The potential impact of this type of close contact with patients and the importance of friendships with other nurses is illustrated well by Janae Jones, a clinical nurse educator at Loma Linda University Medical Center and Children's Hospital.
She told workingnurse.com about one of her workdays as a staff nurse in the pediatric intensive care unit and a teen patient died. Her co-workers reached out to her and helped her care for the patient after the family said their goodbyes. They then asked her to get together after work.
"It really helped to have friends with shared experiences, without the need to explain why my day was bad," she recalled. "I was able to process those feelings and let it go."
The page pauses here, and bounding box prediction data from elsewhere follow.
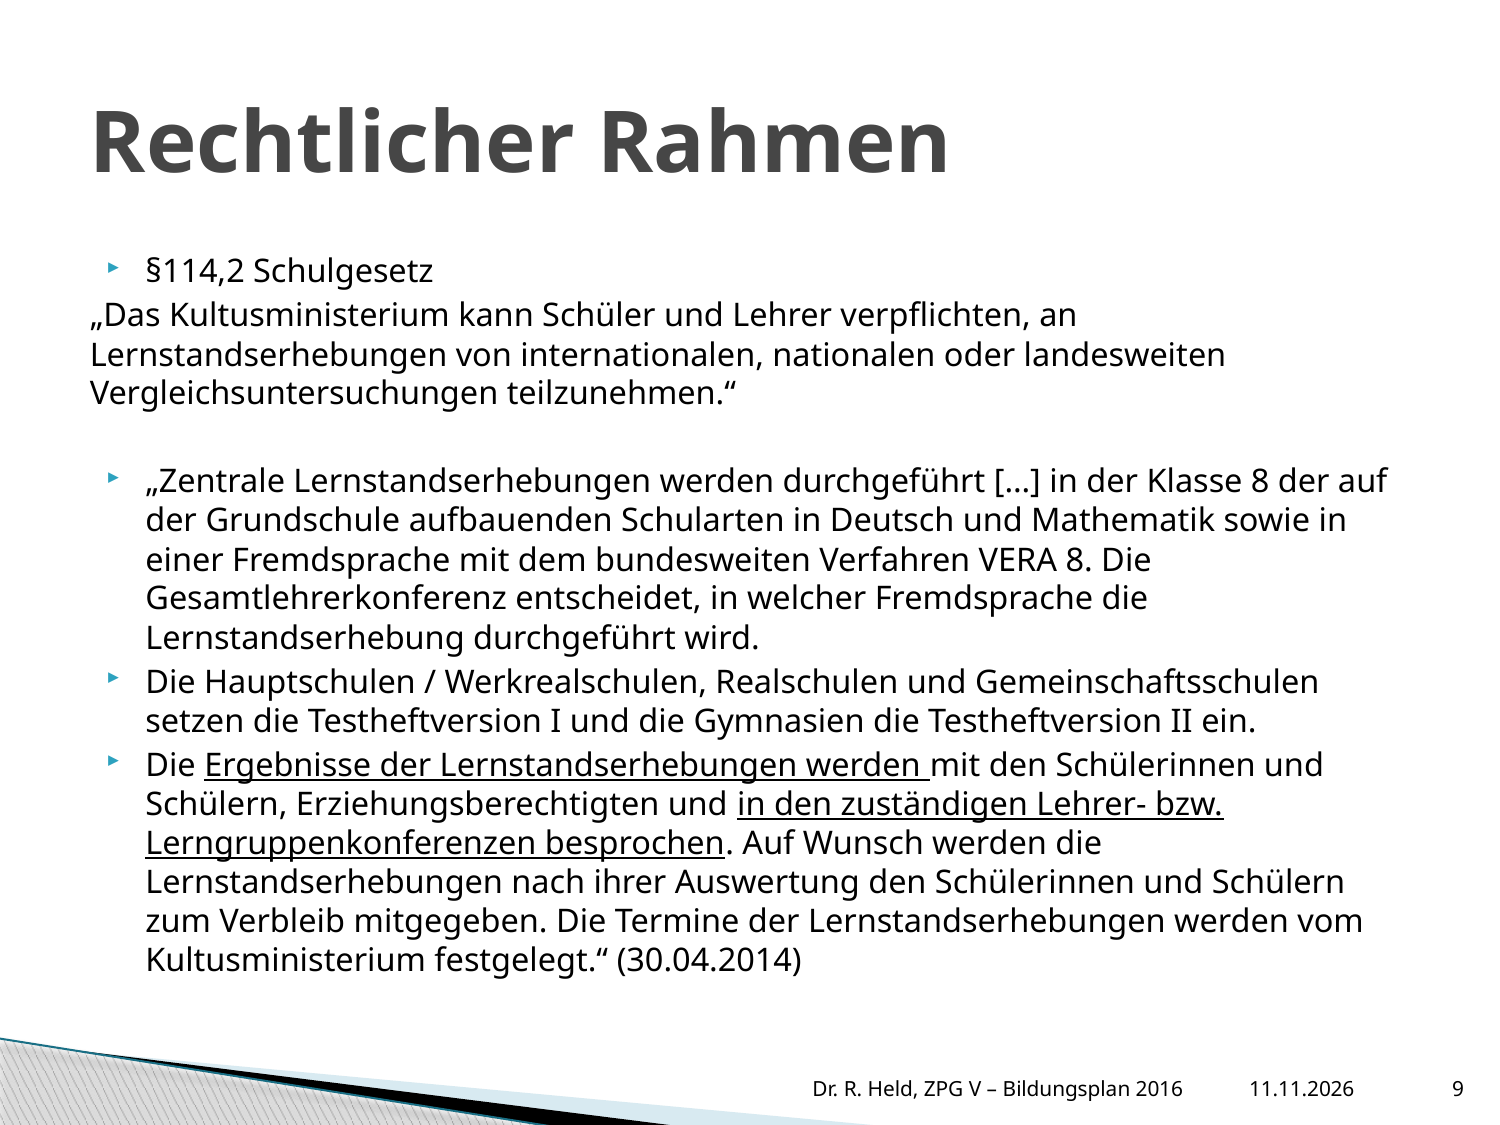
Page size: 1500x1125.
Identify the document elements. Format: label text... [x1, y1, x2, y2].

list §114,2 Schulgesetz „Das Kultusministerium kann Schüler und Lehrer verpflichten, an Lernstandserhebungen von internationalen, nationalen oder landesweiten Vergleichsuntersuchungen teilzunehmen.“ „Zentrale Lernstandserhebungen werden durchgeführt […] in der Klasse 8 der auf der Grundschule aufbauenden Schularten in Deutsch und Mathematik sowie in einer Fremdsprache mit dem bundesweiten Verfahren VERA 8. Die Gesamtlehrerkonferenz entscheidet, in welcher Fremdsprache die Lernstandserhebung durchgeführt wird. Die Hauptschulen / Werkrealschulen, Realschulen und Gemeinschaftsschulen setzen die Testheftversion I und die Gymnasien die Testheftversion II ein. Die Ergebnisse der Lernstandserhebungen werden mit den Schülerinnen und Schülern, Erziehungsberechtigten und in den zuständigen Lehrer- bzw. Lerngruppenkonferenzen besprochen. Auf Wunsch werden die Lernstandserhebungen nach ihrer Auswertung den Schülerinnen und Schülern zum Verbleib mitgegeben. Die Termine der Lernstandserhebungen werden vom Kultusministerium festgelegt.“ (30.04.2014) [75, 243, 1425, 986]
footer Dr. R. Held, ZPG V – Bildungsplan 2016 [797, 1051, 1235, 1112]
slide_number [1235, 1051, 1399, 1112]
slide_number 9 [1399, 1051, 1479, 1112]
title Rechtlicher Rahmen [75, 45, 1425, 233]
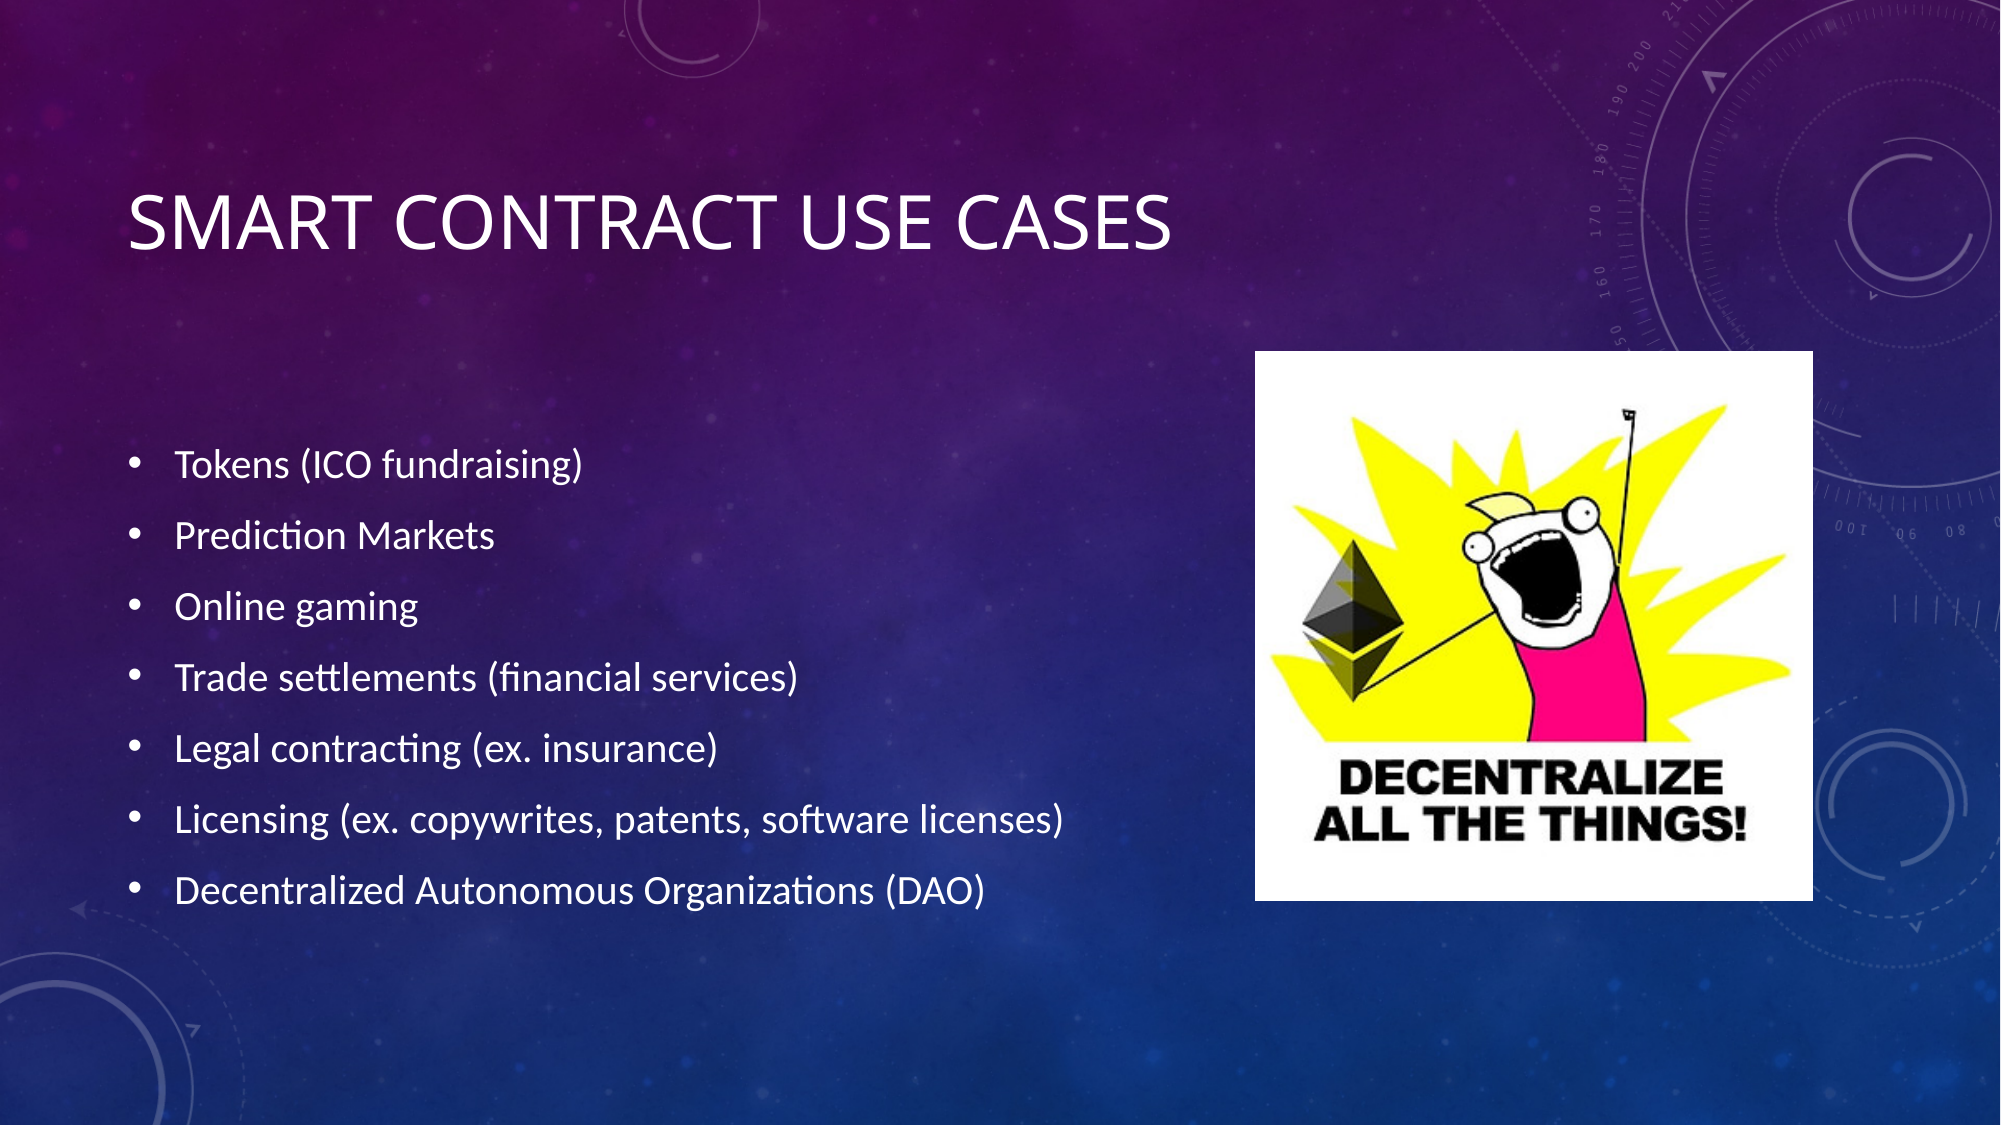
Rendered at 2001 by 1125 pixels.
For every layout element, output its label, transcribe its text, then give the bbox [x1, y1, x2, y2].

title Smart Contract Use Cases [112, 99, 1775, 339]
picture [0, 0, 2001, 1125]
list Tokens (ICO fundraising) Prediction Markets Online gaming Trade settlements (financial services) Legal contracting (ex. insurance) Licensing (ex. copywrites, patents, software licenses) Decentralized Autonomous Organizations (DAO) [112, 351, 1084, 998]
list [1254, 351, 1814, 901]
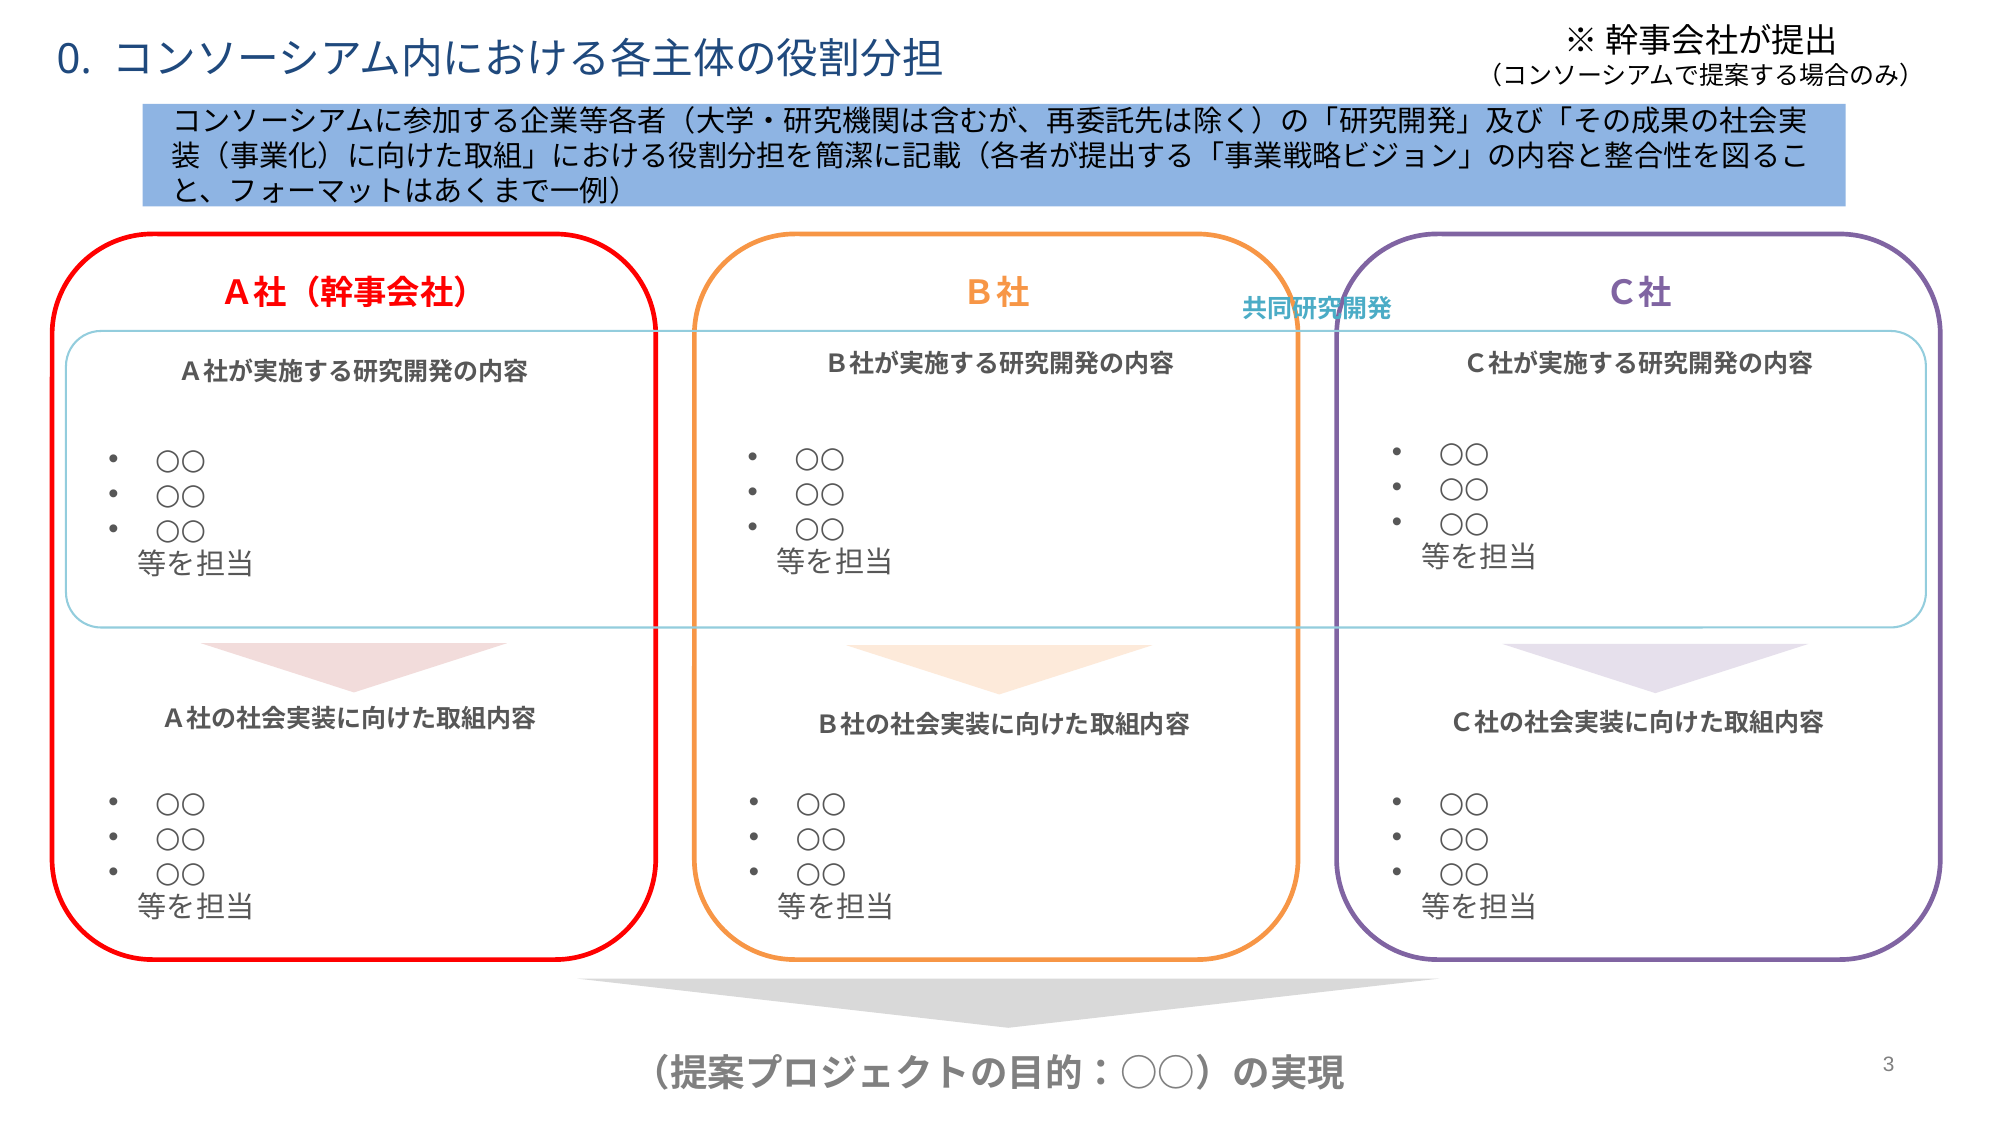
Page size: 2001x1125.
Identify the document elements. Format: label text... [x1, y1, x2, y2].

text_box ○○ ○○ ○○ 等を担当 [733, 746, 1258, 960]
text_box Ａ社（幹事会社） [51, 233, 657, 941]
text_box Ａ社が実施する研究開発の内容 [124, 338, 583, 403]
text_box [65, 330, 1927, 629]
text_box [1501, 643, 1810, 689]
text_box Ｂ社 [693, 629, 1299, 941]
text_box ○○ ○○ ○○ 等を担当 [92, 403, 617, 617]
text_box コンソーシアムに参加する企業等各者（大学・研究機関は含むが、再委託先は除く）の「研究開発」及び「その成果の社会実装（事業化）に向けた取組」における役割分担を簡潔に記載（各者が提出する「事業戦略ビジョン」の内容と整合性を図ること、フォーマットはあくまで一例） [142, 103, 1846, 207]
text_box Ｃ社が実施する研究開発の内容 [1409, 330, 1868, 395]
text_box [576, 977, 1441, 1029]
text_box Ｃ社 [1335, 233, 1942, 940]
text_box Ｂ社の社会実装に向けた取組内容 [773, 691, 1232, 756]
text_box Ｂ社が実施する研究開発の内容 [770, 330, 1229, 395]
text_box ○○ ○○ ○○ 等を担当 [1376, 397, 1901, 611]
text_box 共同研究開発 [1191, 274, 1444, 339]
text_box [200, 642, 508, 694]
text_box [845, 644, 1154, 691]
text_box ※幹事会社が提出 （コンソーシアムで提案する場合のみ） [1418, 2, 1984, 107]
text_box ○○ ○○ ○○ 等を担当 [92, 746, 617, 960]
text_box ○○ ○○ ○○ 等を担当 [732, 401, 1257, 615]
text_box （提案プロジェクトの目的：○○）の実現 [400, 1035, 1579, 1108]
text_box Ｂ社 [693, 233, 1279, 330]
text_box 0. コンソーシアム内における各主体の役割分担 [56, 37, 1418, 83]
text_box Ｃ社の社会実装に向けた取組内容 [1408, 689, 1867, 754]
text_box Ａ社の社会実装に向けた取組内容 [120, 685, 579, 750]
text_box ○○ ○○ ○○ 等を担当 [1376, 746, 1901, 960]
Research backs up the importance of these nurse-to-nurse friendships in reducing stress. Jennifer Ptacek, in her Western Michigan University master's thesis, cites a study suggesting social support helps nurses manage stress, reduce feelings of uncertainty and gain control over stressful situations. Another study found that work friends are often the most helpful source of emotional and informational support.
Researchers have also concluded that nurses (as well as the other health care professionals) with strong connections to others in the same profession experienced lower levels of stress than those without. Those connections were the primary positive factor in controlling job-related stress.